In the default text input mode, Hadoop only feeds one line to each map function call. To parse input based on xml tags, we can use a customized InputFormat class.

package org.hadoop.hadoop;
  • Import XmlInputFormat to your MapReduce class. For example, add the following line:
import org.hadoop.hadoop.XmlInputFormat
  • Add the following lines after conf.setReducerClass(Reduce.class); inside run(). Note that <xml> and </xml> can be replaced by any xml tags.

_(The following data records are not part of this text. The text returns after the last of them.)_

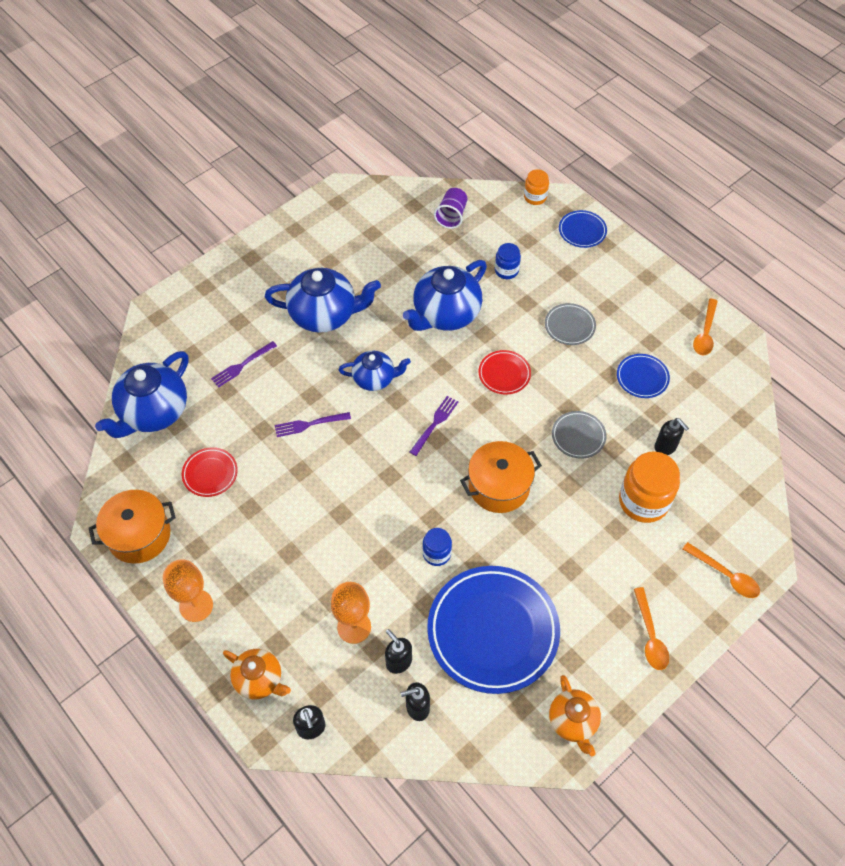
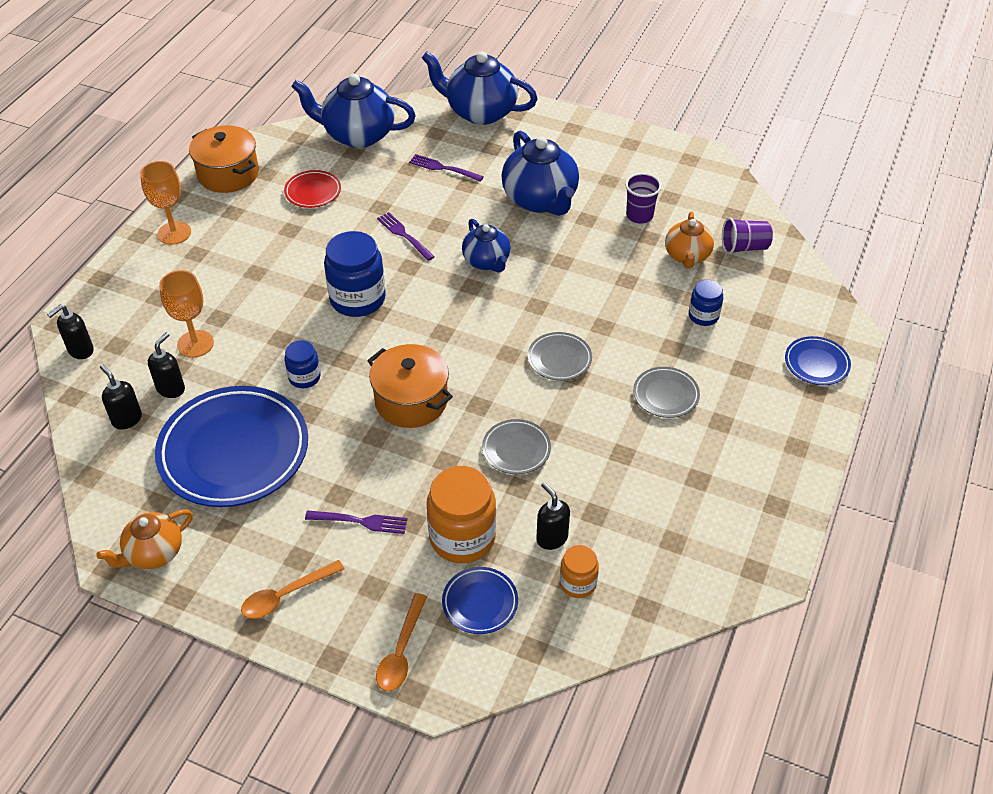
camera: 65 degrees right, 10 degrees down
orange teapot [223,649,291,699] -> orange teapot moved to [665,211,714,269]
blue teapot [403,260,487,331] -> blue teapot moved to [422,51,538,125]
purple fork [410,396,458,456] -> purple fork moved to [305,510,408,534]
red plate [479,350,531,395] -> grey plate [528,332,592,381]
orange jar [524,169,549,205] -> orange jar moved to [560,545,599,598]
blue plate [617,354,670,398] -> blue plate moved to [442,567,518,634]
black soap dispenser [654,418,689,455] -> black soap dispenser turned 120 degrees clockwise [536,482,570,550]
orange spoon [693,299,718,355] -> none
none -> blue jar [324,231,386,317]
none -> purple cup [625,173,662,224]

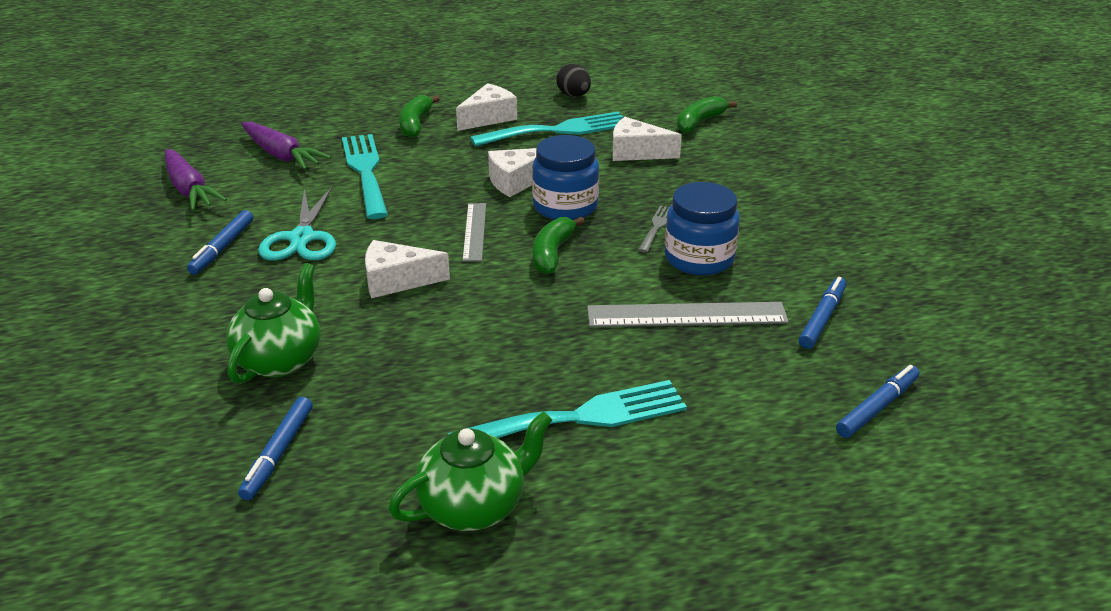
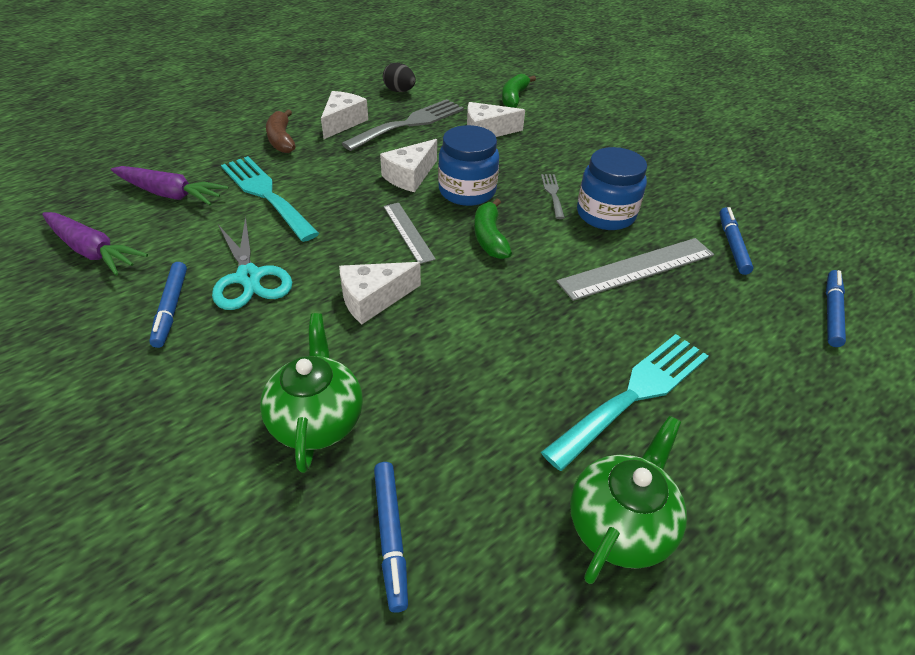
camera: 25 degrees left, 10 degrees up
green banana [399,95,440,138] -> brown banana [266,109,295,153]
turquoise fork [470,112,623,147] -> grey fork [342,99,464,151]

conf.set("xmlinput.start","<xml>");
conf.set("xmlinput.end","</xml>");
conf.setInputFormat(XmlInputFormat.class);
  • Compile XmlInputFormat.java with your other Java classes
javac -classpath /home/hadoop/hadoop/hadoop-0.19.2-core.jar -d MyMapReduce_classes MyMapReduce.java XmlInputFormat.java
jar -cvf MyMapReduce.jar -C MyMapReduce_classes/ .
  • Run Hadoop with the jar file as usual.

Warning: This simple approach may results in java.lang.OutOfMemoryError if the input record is too large. It is better to use Streaming with XmlRecordReader in this case.